The organisation behind Mother Language Day, the NT2 department of VU, asked itself two questions while preparing for this afternoon. First: what is the significance of someone’s mother tongue? And what space is language allowed to occupy at the university? Writer and columnist Abdelkader Benali, our guide during the speaking session, tells us why the language Tamazight feels so intimate to him. He speaks about an episode of the series The Pitt in which a woman ends up in intensive care but does not speak English.
In this woman, Benali sees his own mother, for whom he often had to translate between Dutch and Tamazight at the doctor’s. He describes what it’s like to learn a second language – that before you begin, you must shake off your mother tongue, a language connected to your past, to open yourself up to a new one.
Releasing memories
English Literature student Amir Naiemi and a friend, in keeping with the theme of saying goodbye to one’s mother tongue, perform a story in which Aladdin’s mother takes centre stage. Accompanied by Naiemi on musical instrument sitar, the spirit tells her that her son will never again recognise her. The sadness the mother feels as the spirit speaks, symbolises the fear you may experience of losing your mother tongue while learning a new language.

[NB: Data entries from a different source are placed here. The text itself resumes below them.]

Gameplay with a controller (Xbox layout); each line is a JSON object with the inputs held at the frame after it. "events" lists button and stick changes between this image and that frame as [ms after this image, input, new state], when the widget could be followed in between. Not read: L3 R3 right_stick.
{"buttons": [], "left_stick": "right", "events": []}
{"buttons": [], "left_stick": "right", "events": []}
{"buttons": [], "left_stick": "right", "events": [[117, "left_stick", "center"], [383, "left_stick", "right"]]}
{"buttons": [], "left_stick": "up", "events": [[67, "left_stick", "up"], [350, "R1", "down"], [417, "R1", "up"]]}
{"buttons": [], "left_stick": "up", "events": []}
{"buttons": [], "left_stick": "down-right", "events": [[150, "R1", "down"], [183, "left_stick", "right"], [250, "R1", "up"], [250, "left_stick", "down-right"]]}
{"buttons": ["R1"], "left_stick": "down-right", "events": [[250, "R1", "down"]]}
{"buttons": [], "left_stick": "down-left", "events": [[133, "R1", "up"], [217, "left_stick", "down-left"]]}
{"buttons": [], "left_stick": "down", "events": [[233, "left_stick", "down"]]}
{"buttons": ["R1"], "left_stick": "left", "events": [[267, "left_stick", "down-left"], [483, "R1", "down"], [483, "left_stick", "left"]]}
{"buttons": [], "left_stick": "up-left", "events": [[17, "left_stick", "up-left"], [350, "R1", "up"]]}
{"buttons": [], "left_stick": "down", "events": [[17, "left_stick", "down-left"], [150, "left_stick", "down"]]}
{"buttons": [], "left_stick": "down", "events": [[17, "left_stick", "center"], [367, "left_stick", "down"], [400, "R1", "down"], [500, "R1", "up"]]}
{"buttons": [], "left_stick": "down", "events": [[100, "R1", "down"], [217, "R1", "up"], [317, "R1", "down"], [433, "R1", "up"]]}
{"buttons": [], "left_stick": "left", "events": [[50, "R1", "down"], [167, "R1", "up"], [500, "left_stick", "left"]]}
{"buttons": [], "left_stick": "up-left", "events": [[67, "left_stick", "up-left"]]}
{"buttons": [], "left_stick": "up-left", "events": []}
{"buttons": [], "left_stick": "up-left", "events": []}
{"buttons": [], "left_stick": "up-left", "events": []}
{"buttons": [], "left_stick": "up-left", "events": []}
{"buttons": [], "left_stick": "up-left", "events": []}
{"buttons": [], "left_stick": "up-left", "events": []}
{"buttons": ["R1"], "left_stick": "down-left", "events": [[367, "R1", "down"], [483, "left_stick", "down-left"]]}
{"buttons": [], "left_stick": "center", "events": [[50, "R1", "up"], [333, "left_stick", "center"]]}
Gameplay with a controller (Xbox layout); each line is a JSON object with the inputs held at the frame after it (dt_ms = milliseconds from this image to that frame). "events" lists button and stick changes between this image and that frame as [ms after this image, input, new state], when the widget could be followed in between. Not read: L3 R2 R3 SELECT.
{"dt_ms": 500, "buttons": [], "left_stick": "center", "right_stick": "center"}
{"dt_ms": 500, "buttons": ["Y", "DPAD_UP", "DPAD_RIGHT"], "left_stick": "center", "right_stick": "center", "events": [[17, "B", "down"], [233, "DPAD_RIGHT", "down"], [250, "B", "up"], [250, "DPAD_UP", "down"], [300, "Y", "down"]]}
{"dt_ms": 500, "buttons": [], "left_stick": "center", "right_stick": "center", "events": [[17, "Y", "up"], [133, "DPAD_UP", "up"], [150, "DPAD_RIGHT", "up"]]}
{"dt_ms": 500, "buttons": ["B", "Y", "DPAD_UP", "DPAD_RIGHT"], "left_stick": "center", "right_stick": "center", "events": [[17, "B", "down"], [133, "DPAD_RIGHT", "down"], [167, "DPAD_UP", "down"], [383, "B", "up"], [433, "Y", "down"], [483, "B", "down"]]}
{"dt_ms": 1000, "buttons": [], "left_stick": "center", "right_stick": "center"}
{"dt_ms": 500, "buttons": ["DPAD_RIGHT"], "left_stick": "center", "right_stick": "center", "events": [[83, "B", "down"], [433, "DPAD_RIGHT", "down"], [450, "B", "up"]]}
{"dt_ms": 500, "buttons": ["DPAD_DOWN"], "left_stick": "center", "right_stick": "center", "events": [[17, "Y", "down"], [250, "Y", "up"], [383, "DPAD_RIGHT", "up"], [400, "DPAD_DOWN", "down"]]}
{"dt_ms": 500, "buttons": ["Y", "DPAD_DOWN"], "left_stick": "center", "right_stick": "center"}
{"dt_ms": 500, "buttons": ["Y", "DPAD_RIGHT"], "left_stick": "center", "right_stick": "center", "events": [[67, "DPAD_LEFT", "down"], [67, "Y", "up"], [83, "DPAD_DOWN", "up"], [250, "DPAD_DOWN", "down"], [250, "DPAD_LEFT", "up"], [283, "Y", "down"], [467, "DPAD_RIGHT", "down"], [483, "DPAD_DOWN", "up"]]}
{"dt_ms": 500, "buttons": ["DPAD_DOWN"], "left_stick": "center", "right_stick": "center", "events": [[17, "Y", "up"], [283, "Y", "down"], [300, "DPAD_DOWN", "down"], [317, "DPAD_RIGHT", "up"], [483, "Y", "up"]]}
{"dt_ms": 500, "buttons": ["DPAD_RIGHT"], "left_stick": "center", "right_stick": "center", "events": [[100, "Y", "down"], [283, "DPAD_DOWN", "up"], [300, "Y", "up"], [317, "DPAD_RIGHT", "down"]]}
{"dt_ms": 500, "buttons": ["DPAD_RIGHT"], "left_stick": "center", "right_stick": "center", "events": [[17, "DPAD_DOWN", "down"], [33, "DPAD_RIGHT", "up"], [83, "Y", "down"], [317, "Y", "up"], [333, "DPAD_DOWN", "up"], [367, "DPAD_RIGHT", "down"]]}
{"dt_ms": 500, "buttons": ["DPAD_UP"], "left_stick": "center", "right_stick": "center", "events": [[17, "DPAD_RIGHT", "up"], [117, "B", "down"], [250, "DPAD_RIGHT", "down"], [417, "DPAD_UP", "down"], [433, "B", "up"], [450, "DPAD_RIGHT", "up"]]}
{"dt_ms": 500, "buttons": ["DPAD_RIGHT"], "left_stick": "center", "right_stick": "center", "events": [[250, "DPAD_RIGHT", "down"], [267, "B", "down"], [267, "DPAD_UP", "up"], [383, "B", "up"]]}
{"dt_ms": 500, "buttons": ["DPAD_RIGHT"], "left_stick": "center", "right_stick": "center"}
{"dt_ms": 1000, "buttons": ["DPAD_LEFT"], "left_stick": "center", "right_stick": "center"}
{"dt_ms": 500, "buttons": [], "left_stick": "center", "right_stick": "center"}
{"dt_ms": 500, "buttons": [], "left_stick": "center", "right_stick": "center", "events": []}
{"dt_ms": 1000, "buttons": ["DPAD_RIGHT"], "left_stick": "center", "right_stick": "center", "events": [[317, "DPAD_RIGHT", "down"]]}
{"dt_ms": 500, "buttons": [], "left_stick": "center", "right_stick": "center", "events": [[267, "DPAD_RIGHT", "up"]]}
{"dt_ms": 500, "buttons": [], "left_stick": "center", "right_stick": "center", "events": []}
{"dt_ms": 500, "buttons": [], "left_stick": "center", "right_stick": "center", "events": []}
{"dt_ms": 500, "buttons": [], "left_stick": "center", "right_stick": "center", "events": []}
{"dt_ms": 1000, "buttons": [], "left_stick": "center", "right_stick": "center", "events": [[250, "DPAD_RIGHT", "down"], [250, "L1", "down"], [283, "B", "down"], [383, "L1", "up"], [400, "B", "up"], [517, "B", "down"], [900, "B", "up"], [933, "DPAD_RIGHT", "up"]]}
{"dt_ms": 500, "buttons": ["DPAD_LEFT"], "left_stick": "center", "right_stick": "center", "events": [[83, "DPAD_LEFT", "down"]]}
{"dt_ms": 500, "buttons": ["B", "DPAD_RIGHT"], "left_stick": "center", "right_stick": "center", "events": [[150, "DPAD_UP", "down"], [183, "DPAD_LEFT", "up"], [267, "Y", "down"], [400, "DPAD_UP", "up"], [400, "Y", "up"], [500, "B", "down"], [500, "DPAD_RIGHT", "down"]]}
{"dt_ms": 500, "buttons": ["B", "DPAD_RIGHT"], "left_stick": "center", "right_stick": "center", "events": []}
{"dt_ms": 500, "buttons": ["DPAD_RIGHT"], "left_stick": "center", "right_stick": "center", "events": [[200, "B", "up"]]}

Maxime van der Reijden, a creative writing student, shows in her performance of her poem Ode aan het Leids [Ode to the dialect of the city of Leiden] that the mother tongue always remains hidden somewhere in a symbolical chest. A chest that, with great force and effort, can suddenly spring open in moments of fear or anger, releasing the memories connected to that mother tongue. For her, this brings her grandparents to the fore, with their Leiden dialect, smoky surroundings and the smell of port. With her poem about the dying Leiden dialect, Van der Reijden seeks to show how people can be proud of their mother tongue – a language she herself can no longer speak.
All in all, the message of Mother Language Day is to make people more aware that language is not merely a means of communication, but also an expression of culture. After Van der Reijden’s poem, there are four language workshops (Arabic, Turkish, Farsi and Russian) and a course in parallel language use, in which participants explore how to hold meetings effectively with multilingual colleagues. The workshops are given by enthusiastic NT2 students (Dutch as a second language).
Involving students is an important part of the afternoon. “People with a different mother tongue can contribute something and not only learn something”, says NT2 staff member Camille. And I agree. To show that I truly learned something from this day, I would like to end in the same language in which I began – Dari. So here it is: Khoda Khafez! (Goodbye!)